Modern scams are customized to their target. With spearfishing, scammers send an email to a smaller set of targeted people to get their password(s). Often, they know something about that person which makes it easier to get that information.

Psychics make themselves seem more credible by doing research. They often know who’s in the audience in advance and learn information about them beforehand. How was this proven? People have created fake Facebook profiles, gone to psychic performances, and have had the psychics tell them about things on their fake profiles.

People also leverage familiarity. The more familiar something is—and that you feel like you’ve been exposed to it before—the more likely you are to accept it as truth. Mere repetition of a statement can make you think it’s true. It’s a principle of advertising. Many of Bernie Madoff’s victims were Jewish philanthropists. They respected him because he was well-known and well-established in the financial world.

How do you avoid being taken advantage of? Chris Chabris—a Cognitive Scientist and the author of “Nobody’s Fool”—shares a simple step you can start with: ask probing questions.
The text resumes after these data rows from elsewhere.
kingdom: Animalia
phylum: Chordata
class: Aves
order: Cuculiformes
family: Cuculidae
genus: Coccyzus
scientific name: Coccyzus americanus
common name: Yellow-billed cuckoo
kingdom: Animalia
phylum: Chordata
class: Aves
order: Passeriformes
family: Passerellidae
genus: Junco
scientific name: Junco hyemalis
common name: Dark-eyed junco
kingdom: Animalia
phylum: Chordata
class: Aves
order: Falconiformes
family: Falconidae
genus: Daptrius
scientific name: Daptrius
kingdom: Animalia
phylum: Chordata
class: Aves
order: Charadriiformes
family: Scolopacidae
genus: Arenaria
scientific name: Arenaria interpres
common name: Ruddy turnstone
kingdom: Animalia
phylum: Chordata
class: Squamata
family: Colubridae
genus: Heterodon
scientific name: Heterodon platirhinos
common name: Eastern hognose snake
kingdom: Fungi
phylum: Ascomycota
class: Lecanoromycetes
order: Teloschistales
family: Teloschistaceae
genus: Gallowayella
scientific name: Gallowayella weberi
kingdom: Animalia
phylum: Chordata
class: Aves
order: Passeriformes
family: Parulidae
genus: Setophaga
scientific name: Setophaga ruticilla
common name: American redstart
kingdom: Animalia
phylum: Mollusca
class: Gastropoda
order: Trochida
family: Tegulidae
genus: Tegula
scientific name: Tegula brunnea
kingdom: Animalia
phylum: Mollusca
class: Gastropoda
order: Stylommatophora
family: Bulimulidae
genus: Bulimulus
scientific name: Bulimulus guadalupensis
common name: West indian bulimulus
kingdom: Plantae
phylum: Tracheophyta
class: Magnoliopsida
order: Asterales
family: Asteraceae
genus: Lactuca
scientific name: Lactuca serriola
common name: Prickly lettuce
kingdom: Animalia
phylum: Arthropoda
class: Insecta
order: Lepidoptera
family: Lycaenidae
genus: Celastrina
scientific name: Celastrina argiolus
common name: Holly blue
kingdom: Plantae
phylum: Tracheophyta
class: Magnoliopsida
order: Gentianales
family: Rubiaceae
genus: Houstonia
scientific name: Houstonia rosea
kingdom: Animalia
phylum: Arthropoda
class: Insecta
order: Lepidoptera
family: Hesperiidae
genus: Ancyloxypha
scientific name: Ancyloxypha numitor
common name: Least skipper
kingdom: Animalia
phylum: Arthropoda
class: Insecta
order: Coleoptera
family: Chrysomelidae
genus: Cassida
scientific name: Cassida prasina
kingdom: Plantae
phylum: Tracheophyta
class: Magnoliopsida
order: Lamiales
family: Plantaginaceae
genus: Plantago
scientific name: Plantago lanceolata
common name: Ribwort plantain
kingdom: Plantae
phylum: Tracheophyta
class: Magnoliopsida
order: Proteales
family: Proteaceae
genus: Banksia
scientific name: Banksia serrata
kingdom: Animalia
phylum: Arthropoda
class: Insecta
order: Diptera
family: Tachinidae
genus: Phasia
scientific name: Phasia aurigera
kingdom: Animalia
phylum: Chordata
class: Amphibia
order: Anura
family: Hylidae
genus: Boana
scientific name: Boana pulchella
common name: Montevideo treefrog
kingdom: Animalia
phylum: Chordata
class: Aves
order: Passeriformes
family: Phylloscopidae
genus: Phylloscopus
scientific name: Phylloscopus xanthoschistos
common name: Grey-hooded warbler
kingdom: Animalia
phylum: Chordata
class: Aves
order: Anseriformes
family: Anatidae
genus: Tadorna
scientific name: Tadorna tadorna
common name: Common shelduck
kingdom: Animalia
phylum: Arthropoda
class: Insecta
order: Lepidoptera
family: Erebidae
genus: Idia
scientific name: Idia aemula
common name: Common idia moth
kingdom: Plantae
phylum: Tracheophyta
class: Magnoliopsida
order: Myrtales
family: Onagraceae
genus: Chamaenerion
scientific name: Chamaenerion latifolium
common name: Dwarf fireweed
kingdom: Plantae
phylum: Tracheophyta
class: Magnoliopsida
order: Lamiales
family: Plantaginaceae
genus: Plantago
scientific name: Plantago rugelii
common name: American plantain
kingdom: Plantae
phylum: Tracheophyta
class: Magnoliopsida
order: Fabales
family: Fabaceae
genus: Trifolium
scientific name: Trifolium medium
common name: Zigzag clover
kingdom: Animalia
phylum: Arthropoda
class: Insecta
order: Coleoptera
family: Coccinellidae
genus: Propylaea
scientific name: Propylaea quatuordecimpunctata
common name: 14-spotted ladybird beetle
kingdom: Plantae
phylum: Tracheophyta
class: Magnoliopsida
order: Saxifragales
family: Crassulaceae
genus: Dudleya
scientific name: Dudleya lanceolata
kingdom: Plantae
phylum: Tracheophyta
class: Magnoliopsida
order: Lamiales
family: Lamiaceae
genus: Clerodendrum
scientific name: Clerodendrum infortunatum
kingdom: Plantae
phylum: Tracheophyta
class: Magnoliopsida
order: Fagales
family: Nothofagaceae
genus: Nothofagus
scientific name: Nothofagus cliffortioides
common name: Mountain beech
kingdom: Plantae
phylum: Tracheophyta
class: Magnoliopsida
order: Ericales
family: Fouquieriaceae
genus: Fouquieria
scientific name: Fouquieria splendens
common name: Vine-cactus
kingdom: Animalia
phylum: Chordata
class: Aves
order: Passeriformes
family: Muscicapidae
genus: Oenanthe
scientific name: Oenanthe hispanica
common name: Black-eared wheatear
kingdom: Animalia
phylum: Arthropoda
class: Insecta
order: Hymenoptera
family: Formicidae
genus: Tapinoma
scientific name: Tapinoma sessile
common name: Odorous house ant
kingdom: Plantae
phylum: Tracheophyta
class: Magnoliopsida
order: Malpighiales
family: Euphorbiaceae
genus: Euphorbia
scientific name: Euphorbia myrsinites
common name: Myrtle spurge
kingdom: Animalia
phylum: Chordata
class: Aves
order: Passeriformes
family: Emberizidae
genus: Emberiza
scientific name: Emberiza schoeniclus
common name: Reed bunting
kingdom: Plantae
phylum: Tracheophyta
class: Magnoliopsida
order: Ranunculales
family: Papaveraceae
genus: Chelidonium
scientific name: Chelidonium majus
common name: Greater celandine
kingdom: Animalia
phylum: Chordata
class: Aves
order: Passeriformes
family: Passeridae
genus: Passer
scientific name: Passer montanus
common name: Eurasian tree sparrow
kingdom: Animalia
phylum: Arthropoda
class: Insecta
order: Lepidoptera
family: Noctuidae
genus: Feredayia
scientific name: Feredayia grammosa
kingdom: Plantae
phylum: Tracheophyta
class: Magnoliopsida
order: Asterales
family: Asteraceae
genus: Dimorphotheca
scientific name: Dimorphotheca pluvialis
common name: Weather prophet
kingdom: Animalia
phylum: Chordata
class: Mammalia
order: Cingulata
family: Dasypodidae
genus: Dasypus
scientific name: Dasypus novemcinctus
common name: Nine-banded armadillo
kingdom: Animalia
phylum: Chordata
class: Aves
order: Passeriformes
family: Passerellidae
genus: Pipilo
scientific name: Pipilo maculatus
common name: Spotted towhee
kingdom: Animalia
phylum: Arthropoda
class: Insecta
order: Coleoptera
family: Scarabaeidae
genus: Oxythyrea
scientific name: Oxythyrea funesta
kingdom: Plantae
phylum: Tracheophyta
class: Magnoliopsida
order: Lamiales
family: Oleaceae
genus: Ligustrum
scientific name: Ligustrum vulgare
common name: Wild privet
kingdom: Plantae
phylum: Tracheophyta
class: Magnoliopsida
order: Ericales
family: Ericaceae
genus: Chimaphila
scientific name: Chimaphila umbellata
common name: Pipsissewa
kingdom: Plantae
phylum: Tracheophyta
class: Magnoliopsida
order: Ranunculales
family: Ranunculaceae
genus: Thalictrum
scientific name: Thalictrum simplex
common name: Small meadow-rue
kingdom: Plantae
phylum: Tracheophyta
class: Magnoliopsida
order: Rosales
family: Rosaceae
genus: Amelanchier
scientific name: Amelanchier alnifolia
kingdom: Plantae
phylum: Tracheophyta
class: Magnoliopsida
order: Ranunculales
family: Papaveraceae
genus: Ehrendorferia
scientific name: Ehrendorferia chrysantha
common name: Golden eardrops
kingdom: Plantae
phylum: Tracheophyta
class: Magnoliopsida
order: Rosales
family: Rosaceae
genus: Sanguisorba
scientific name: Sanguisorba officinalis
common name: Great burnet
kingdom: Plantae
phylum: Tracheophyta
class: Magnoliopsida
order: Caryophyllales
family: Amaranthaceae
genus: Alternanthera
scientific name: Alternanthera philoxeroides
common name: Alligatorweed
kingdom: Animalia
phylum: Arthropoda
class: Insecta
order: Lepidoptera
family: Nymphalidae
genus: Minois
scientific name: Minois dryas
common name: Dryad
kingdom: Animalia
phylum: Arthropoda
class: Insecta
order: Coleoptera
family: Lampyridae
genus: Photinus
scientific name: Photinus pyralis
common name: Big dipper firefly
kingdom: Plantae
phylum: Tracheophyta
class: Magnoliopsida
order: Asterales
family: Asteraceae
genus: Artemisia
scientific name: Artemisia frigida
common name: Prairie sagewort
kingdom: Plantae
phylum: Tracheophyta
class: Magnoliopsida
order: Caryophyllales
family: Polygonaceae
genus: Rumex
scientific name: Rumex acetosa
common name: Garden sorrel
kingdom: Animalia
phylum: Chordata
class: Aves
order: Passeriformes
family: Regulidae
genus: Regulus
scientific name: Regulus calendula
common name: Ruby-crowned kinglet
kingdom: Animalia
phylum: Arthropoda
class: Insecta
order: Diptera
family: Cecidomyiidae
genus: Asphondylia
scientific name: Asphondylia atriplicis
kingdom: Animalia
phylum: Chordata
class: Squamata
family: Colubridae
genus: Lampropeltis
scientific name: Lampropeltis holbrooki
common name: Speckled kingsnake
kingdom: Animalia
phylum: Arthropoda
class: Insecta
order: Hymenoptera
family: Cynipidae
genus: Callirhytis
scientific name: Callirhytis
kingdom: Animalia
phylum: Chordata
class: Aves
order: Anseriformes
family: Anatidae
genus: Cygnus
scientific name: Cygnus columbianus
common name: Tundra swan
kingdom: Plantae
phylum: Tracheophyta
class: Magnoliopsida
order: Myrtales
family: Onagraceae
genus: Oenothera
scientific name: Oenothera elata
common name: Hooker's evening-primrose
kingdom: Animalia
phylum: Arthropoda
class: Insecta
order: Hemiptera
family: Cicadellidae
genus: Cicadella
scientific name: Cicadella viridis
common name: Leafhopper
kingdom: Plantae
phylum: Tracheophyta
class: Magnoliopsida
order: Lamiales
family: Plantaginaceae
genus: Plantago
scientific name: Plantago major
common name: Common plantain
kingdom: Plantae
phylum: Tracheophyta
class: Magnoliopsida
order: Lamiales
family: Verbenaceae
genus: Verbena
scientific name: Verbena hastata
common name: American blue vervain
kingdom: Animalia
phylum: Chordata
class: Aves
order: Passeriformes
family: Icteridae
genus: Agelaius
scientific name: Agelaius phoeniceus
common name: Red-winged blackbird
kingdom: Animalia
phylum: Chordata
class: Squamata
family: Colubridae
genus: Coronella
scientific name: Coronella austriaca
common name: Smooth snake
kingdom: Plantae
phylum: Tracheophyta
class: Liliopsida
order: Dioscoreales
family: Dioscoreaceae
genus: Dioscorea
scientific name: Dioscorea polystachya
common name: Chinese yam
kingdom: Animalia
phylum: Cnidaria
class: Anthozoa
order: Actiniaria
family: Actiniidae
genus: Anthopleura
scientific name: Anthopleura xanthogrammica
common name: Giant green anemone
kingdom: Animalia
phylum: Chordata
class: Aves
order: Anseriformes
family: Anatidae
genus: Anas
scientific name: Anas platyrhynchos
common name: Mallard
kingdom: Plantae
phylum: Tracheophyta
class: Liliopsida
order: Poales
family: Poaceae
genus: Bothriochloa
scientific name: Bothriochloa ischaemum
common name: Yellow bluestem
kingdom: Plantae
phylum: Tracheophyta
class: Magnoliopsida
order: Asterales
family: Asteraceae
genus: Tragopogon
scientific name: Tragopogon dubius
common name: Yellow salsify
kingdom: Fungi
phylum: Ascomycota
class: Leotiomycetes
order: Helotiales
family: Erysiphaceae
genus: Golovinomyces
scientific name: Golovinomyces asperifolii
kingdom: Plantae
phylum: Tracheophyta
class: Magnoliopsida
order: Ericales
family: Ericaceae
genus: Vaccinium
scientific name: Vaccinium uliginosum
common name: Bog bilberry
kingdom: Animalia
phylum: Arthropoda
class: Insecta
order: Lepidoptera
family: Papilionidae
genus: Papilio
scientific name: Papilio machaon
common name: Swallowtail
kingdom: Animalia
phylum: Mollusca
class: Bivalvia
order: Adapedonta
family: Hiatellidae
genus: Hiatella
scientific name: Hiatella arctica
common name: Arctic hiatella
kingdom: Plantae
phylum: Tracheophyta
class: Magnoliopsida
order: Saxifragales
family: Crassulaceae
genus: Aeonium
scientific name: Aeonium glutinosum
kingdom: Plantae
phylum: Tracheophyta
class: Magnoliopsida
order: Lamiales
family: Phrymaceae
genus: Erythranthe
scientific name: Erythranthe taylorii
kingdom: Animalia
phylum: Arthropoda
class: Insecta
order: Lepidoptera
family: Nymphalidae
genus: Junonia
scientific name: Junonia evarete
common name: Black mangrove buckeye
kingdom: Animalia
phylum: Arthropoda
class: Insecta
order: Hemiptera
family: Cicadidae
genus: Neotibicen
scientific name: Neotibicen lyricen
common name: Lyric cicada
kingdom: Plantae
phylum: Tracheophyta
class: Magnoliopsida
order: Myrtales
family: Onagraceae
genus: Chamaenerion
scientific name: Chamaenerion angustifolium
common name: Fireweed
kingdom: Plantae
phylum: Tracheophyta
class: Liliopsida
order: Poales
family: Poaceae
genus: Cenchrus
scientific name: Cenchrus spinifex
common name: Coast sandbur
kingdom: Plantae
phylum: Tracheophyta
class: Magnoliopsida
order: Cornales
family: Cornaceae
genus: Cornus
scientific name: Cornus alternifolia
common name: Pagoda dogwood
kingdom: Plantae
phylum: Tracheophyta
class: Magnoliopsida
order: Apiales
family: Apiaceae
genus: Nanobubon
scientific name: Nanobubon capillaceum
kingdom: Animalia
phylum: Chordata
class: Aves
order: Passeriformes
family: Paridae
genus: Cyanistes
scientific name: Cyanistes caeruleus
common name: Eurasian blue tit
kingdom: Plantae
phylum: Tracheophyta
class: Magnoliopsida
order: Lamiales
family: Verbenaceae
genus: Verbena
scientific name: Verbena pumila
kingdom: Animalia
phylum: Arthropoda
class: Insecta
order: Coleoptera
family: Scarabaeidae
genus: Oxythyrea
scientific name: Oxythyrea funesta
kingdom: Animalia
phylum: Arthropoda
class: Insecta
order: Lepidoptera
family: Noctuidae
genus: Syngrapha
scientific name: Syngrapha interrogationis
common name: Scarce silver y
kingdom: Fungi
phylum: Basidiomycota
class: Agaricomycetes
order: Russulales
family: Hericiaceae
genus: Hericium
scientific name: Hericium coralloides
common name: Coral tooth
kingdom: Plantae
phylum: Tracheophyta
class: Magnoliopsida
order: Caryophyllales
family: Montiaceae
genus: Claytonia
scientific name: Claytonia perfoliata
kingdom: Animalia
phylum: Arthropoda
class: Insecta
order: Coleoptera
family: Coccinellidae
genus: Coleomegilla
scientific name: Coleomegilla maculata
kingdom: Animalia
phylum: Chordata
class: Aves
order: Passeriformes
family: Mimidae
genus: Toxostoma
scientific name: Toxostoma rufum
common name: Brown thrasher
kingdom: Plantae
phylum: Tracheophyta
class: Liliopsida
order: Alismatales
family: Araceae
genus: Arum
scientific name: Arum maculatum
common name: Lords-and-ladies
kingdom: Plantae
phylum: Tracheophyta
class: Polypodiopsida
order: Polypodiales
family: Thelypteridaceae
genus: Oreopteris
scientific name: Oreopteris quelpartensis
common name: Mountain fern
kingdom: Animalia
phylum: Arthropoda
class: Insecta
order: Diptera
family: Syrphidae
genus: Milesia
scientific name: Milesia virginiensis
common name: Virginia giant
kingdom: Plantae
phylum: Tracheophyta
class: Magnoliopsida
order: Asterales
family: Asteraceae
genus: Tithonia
Make sure you ask probing questions

If we’ve been coerced to believe certain things, it makes you pause: was something engineered to be this way? You can’t be too hard on yourself. It was engineered to make you sway toward a decision. When you approach something that’s “too good to be true,” what do you ask yourself?

If something feels too good to be true, I often tell people to do their research. Find information that lends the opposite perspective. It takes effort. Many people would rather believe what they hear.

Journalism is easier when all of your sources say the same thing. People often fail to ask, “Who disagrees with your theory? Who’s found a different answer?” Most people don’t ask tough questions because it’s socially difficult. It also forces you to make your own decisions based on the information you’ve discovered. But asking one more question may be just enough to help you avoid making a mistake.

If you ask someone how confident they are in a claim, they often say “We did our due diligence.” But what does that mean? There isn’t a legal standard for “due diligence.” Who authenticated it? How did they do it?

Don’t take vague statements like “best-in-class” at face value. You’re being fed what sounds like information that’s lacking actual information. These things are designed to short-circuit our validation process.

You have to become the person who disrupts the pleasant conversation and asks more questions. We don’t hear about the people who were approached to invest with Bernie Madoff but didn’t. They often asked more questions and weren’t happy with his answers.

You may get met with a non-denial denial. People will use meaningless business jargon. Or the meaning can’t be deciphered because they’re too vague.

Good decision quality is important

It’s easy to get overcome and overwhelmed with excitement. It’s easier to take the next step than take the steps to make a good decision. I teach people that good negotiation is hand-in-hand with good decision quality. Teaching people to make good decisions is a large part of what I do.